What is it about Damon Albarn that makes him the most irritating blowhard in modern pop music? He shouldn’t be that annoying. A good looking lad, plenty of good taste, used to nail Justine Frischmann of Elastica back when that actually meant something, and beat out Oasis while keeping to his guns musically, in the race to conquer the USA.
So what’s not to like?
The man is a pendantic dick and a know it all, a boring arty farty asshole who should never be forgiven for making Bobby Womack’s last album such a load of twaddle and whose solo work is worse than his work for Blur, and now this from an interview with the Sunday Times: “But look at music now. Does it say anything? Young artists talk about themselves, not what’s happening out there. It’s the selfie generation. They’re talking platitudes. What are any of them saying? I don’t hear anything other than: ‘This is how I feel.’ Which is an important part of song-writing, but we’re talking in the context of the election – and they don’t have anything to do with it.”

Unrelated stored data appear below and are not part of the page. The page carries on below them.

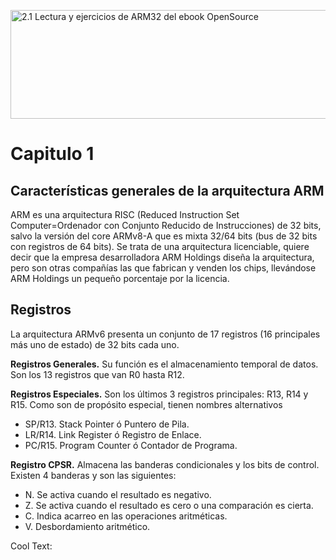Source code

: <a href="https://cooltext.com"><img src="https://images.cooltext.com/5474786.png" width="1207" height="174" alt="2.1 Lectura y ejercicios de ARM32 
del ebook OpenSource" /></a>
# Capitulo 1
## Características generales de la arquitectura ARM
ARM es una arquitectura RISC (Reduced Instruction Set Computer=Ordenador con Conjunto Reducido de Instrucciones) de 32 bits, salvo la versión del core ARMv8-A que es mixta 32/64 bits (bus de 32 bits con registros de 64 bits). Se trata de una arquitectura licenciable, quiere decir que la empresa desarrolladora ARM Holdings diseña la arquitectura, pero son otras compañías las que fabrican y venden los chips, llevándose ARM Holdings un pequeño porcentaje por la licencia.

## Registros
La arquitectura ARMv6 presenta un conjunto de 17 registros (16 principales más uno de estado) de 32 bits cada uno.

**Registros Generales.** Su función es el almacenamiento temporal de datos. Son los
13 registros que van R0 hasta R12.

**Registros Especiales.** Son los últimos 3 registros principales: R13, R14 y R15.
Como son de propósito especial, tienen nombres alternativos

- SP/R13. Stack Pointer ó Puntero de Pila.
- LR/R14. Link Register ó Registro de Enlace.
- PC/R15. Program Counter ó Contador de Programa.

**Registro CPSR.** Almacena las banderas condicionales y los bits de control. Existen 4 banderas y son las siguientes:
- N. Se activa cuando el resultado es negativo.
- Z. Se activa cuando el resultado es cero o una comparación es cierta.
- C. Indica acarreo en las operaciones aritméticas.
- V. Desbordamiento aritmético.


<a href="http://cooltext.com" target="_top"><img src="https://cooltext.com/images/ct_pixel.gif" width="80" height="15" alt="Cool Text: Logo and Graphics Generator" border="0" /></a>
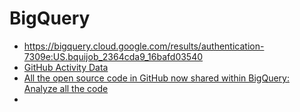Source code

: # BigQuery
* https://bigquery.cloud.google.com/results/authentication-7309e:US.bquijob_2364cda9_16bafd03540
* [GitHub Activity Data](https://console.cloud.google.com/marketplace/details/github/github-repos?filter=solution-type:dataset&q=public%20data&id=46ee22ab-2ca4-4750-81a7-3ee0f0150dcb)
* [All the open source code in GitHub now shared within BigQuery: Analyze all the code](https://medium.com/google-cloud/github-on-bigquery-analyze-all-the-code-b3576fd2b150)
* 
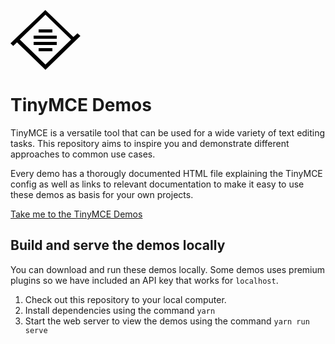 <svg width="112" height="96" xmlns="http://www.w3.org/2000/svg"><g><path d="M45 31L67 31 67 36 45 36z"/><path d="M45 61L67 61 67 66 45 66z"/><path d="M37 51L74 51 74 56 37 56z"/><path d="M37 41L74 41 74 46 37 46z"/><path d="M55.747 0l44.9 43.24 6.506-6.069 4.677 4.234-55.915 54.412L10.42 51.651l-6.022 5.813L0 53.2 55.747 0zM14.912 47.315L55.93 87.131 96.918 47.31 55.93 7.469 14.912 47.315z"/></g></svg>

# TinyMCE Demos
TinyMCE is a versatile tool that can be used for a wide variety of text editing tasks. This repository aims to inspire you and demonstrate different approaches to common use cases.

Every demo has a thorougly documented HTML file explaining the TinyMCE config as well as links to relevant documentation to make it easy to use these demos as basis for your own projects.

[Take me to the TinyMCE Demos](https://tinymce.github.io/tinymce-demos/index.html)

## Build and serve the demos locally

You can download and run these demos locally. Some demos uses premium plugins so we have included an API key that works for `localhost`.

1. Check out this repository to your local computer.
2. Install dependencies using the command `yarn`
3. Start the web server to view the demos using the command `yarn run serve`
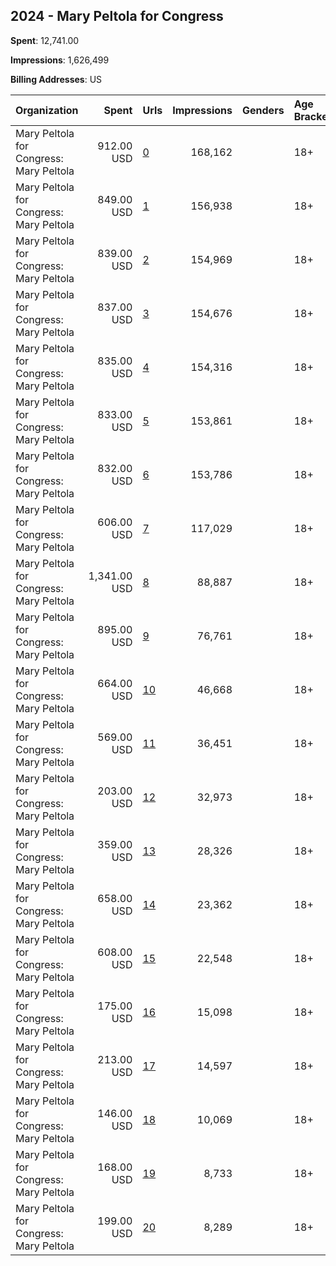 ## 2024 - Mary Peltola for Congress 
**Spent**: 12,741.00

**Impressions**: 1,626,499

**Billing Addresses**: US

|Organization|Spent|Urls|Impressions|Genders|Age Brackets|Country Codes|
|:---|---:|:---|---:|:---|:---|:---|
|Mary Peltola for Congress: Mary Peltola|912.00 USD|[0](https://www.snap.com/political-ads/asset/6cf8b17670898fbf5970d0ec1bc992bfe85003286487503861d7e6bec8c8796a?mediaType=jpeg)|168,162||18+|united states|
|Mary Peltola for Congress: Mary Peltola|849.00 USD|[1](https://www.snap.com/political-ads/asset/028239bd7341b177fb62a5205f53685a5bc8035a607443b70dfef806b1bc83ed?mediaType=png)|156,938||18+|united states|
|Mary Peltola for Congress: Mary Peltola|839.00 USD|[2](https://www.snap.com/political-ads/asset/d87cacbf5f8cd8e4b4b8af65f8af2d3396a5cd9440d3b859a9c0b598a4614d06?mediaType=png)|154,969||18+|united states|
|Mary Peltola for Congress: Mary Peltola|837.00 USD|[3](https://www.snap.com/political-ads/asset/6e5f7a98fdf54366329873333ca03af847df5eb112c35866ea011830229a9387?mediaType=png)|154,676||18+|united states|
|Mary Peltola for Congress: Mary Peltola|835.00 USD|[4](https://www.snap.com/political-ads/asset/d305fb3a9a0287aca6d3317570fa181cdb91b20c8813a5c6aebe78177ec1be3e?mediaType=png)|154,316||18+|united states|
|Mary Peltola for Congress: Mary Peltola|833.00 USD|[5](https://www.snap.com/political-ads/asset/d26fe8659ea5478e165b84346d72ff1fbd37227e64087e5e2ed826fbf0ec2056?mediaType=png)|153,861||18+|united states|
|Mary Peltola for Congress: Mary Peltola|832.00 USD|[6](https://www.snap.com/political-ads/asset/aac646e38cf162b2cc9b5921696b61b2268e3f2137e92af342f132325b56daa8?mediaType=png)|153,786||18+|united states|
|Mary Peltola for Congress: Mary Peltola|606.00 USD|[7](https://www.snap.com/political-ads/asset/f112f76f7edafe99122f3e85e709a997874bb5dcbdbba457d2a7ef0e251656c7?mediaType=png)|117,029||18+|united states|
|Mary Peltola for Congress: Mary Peltola|1,341.00 USD|[8](https://www.snap.com/political-ads/asset/335ba440bdef021fb460a81b24eab2531170e5933fb37cc9cbf78b65f8a377ab?mediaType=png)|88,887||18+|united states|
|Mary Peltola for Congress: Mary Peltola|895.00 USD|[9](https://www.snap.com/political-ads/asset/335ba440bdef021fb460a81b24eab2531170e5933fb37cc9cbf78b65f8a377ab?mediaType=png)|76,761||18+|united states|
|Mary Peltola for Congress: Mary Peltola|664.00 USD|[10](https://www.snap.com/political-ads/asset/336f52d779ce1ff045406add6d541a8636359701d4376d2fe125f9e951629181?mediaType=jpeg)|46,668||18+|united states|
|Mary Peltola for Congress: Mary Peltola|569.00 USD|[11](https://www.snap.com/political-ads/asset/336f52d779ce1ff045406add6d541a8636359701d4376d2fe125f9e951629181?mediaType=jpeg)|36,451||18+|united states|
|Mary Peltola for Congress: Mary Peltola|203.00 USD|[12](https://www.snap.com/political-ads/asset/f8c03653cf3a0c19c81c3d054cf535115f55b0a42b3d3308e78225310c4bbd35?mediaType=png)|32,973||18+|united states|
|Mary Peltola for Congress: Mary Peltola|359.00 USD|[13](https://www.snap.com/political-ads/asset/829a4ebb43008094bc46e144229ad3ad59abca044e337038e688590f7730ff7a?mediaType=png)|28,326||18+|united states|
|Mary Peltola for Congress: Mary Peltola|658.00 USD|[14](https://www.snap.com/political-ads/asset/336f52d779ce1ff045406add6d541a8636359701d4376d2fe125f9e951629181?mediaType=jpeg)|23,362||18+|united states|
|Mary Peltola for Congress: Mary Peltola|608.00 USD|[15](https://www.snap.com/political-ads/asset/335ba440bdef021fb460a81b24eab2531170e5933fb37cc9cbf78b65f8a377ab?mediaType=png)|22,548||18+|united states|
|Mary Peltola for Congress: Mary Peltola|175.00 USD|[16](https://www.snap.com/political-ads/asset/829a4ebb43008094bc46e144229ad3ad59abca044e337038e688590f7730ff7a?mediaType=png)|15,098||18+|united states|
|Mary Peltola for Congress: Mary Peltola|213.00 USD|[17](https://www.snap.com/political-ads/asset/26f165893d8baad35d1402c54882c410aaa0506648ef3caeb355e69335642173?mediaType=png)|14,597||18+|united states|
|Mary Peltola for Congress: Mary Peltola|146.00 USD|[18](https://www.snap.com/political-ads/asset/06f14a284a45141531f4a683af855fc1377d5f4d76aa5c244b7bf863bb4b8f32?mediaType=png)|10,069||18+|united states|
|Mary Peltola for Congress: Mary Peltola|168.00 USD|[19](https://www.snap.com/political-ads/asset/26f165893d8baad35d1402c54882c410aaa0506648ef3caeb355e69335642173?mediaType=png)|8,733||18+|united states|
|Mary Peltola for Congress: Mary Peltola|199.00 USD|[20](https://www.snap.com/political-ads/asset/06f14a284a45141531f4a683af855fc1377d5f4d76aa5c244b7bf863bb4b8f32?mediaType=png)|8,289||18+|united states|
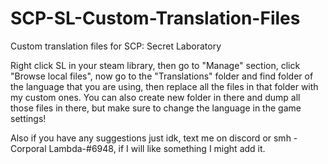 # SCP-SL-Custom-Translation-Files
Custom translation files for SCP: Secret Laboratory

Right click SL in your steam library, then go to "Manage" section, click "Browse local files", now go to the "Translations" folder and find folder of the language that
you are using, then replace all the files in that folder with my custom ones.
You can also create new folder in there and dump all those files in there, but make sure to change the language in the game settings!

Also if you have any suggestions just idk, text me on discord or smh -Corporal Lambda-#6948, if I will like something I might add it. 
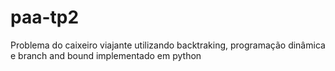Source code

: paa-tp2
=======

Problema do caixeiro viajante utilizando backtraking, programação dinâmica e branch and bound implementado em python
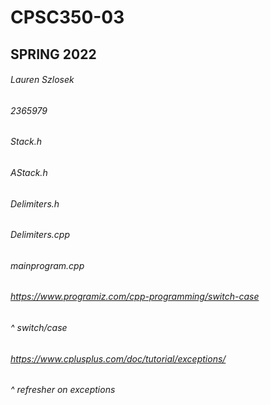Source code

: # CPSC350-03
## SPRING 2022
###### Lauren Szlosek
###### 2365979
###### Stack.h
###### AStack.h
###### Delimiters.h
###### Delimiters.cpp
###### mainprogram.cpp
###### https://www.programiz.com/cpp-programming/switch-case
###### ^ switch/case
###### https://www.cplusplus.com/doc/tutorial/exceptions/
###### ^ refresher on exceptions
######
######

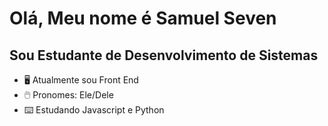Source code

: # Olá, Meu nome é Samuel Seven
## Sou Estudante de Desenvolvimento de Sistemas
- 🖥️ Atualmente sou Front End
- 🖱️ Pronomes: Ele/Dele
- ⌨️ Estudando Javascript e Python
#


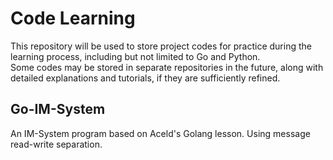 # Code Learning

This repository will be used to store project codes for practice during the learning 
process, including but not limited to Go and Python.\
Some codes may be stored in separate repositories in the future, along with detailed 
explanations and tutorials, if they are sufficiently refined.

## Go-IM-System

An IM-System program based on Aceld's Golang lesson. Using message read-write separation.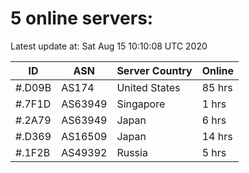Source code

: # 5 online servers:

Latest update at: Sat Aug 15 10:10:08 UTC 2020

| ID | ASN | Server Country | Online |
| -- | --- | -------------- | ------ |
| #.D09B | AS174 | United States | 85 hrs |
| #.7F1D | AS63949 | Singapore | 1 hrs |
| #.2A79 | AS63949 | Japan | 6 hrs |
| #.D369 | AS16509 | Japan | 14 hrs |
| #.1F2B | AS49392 | Russia | 5 hrs |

Wow, that is a horrible, stupid and arrogant load of nonsense. I guess the kids aren’t alright. What does Damon have to say that is so high falutin’ important? That we’re all robots, or does he mean clichés? He hasn’t written a great song since, if not “End Of The Century””, “Country House” and if neither them, “Song 2”. This century I’ll give him some of Gorillaz, “Clint Eastwood” maybe.
Certainly, his idea of political thought, a sort of arty Labour-y bunch of malarkey for the rich and famous and a sort of urban, paranoia ennui as panache born wiseacre, puts him nowhere near the place where he needs to be, in order to tell young kids what they should or shouldn’t say in song.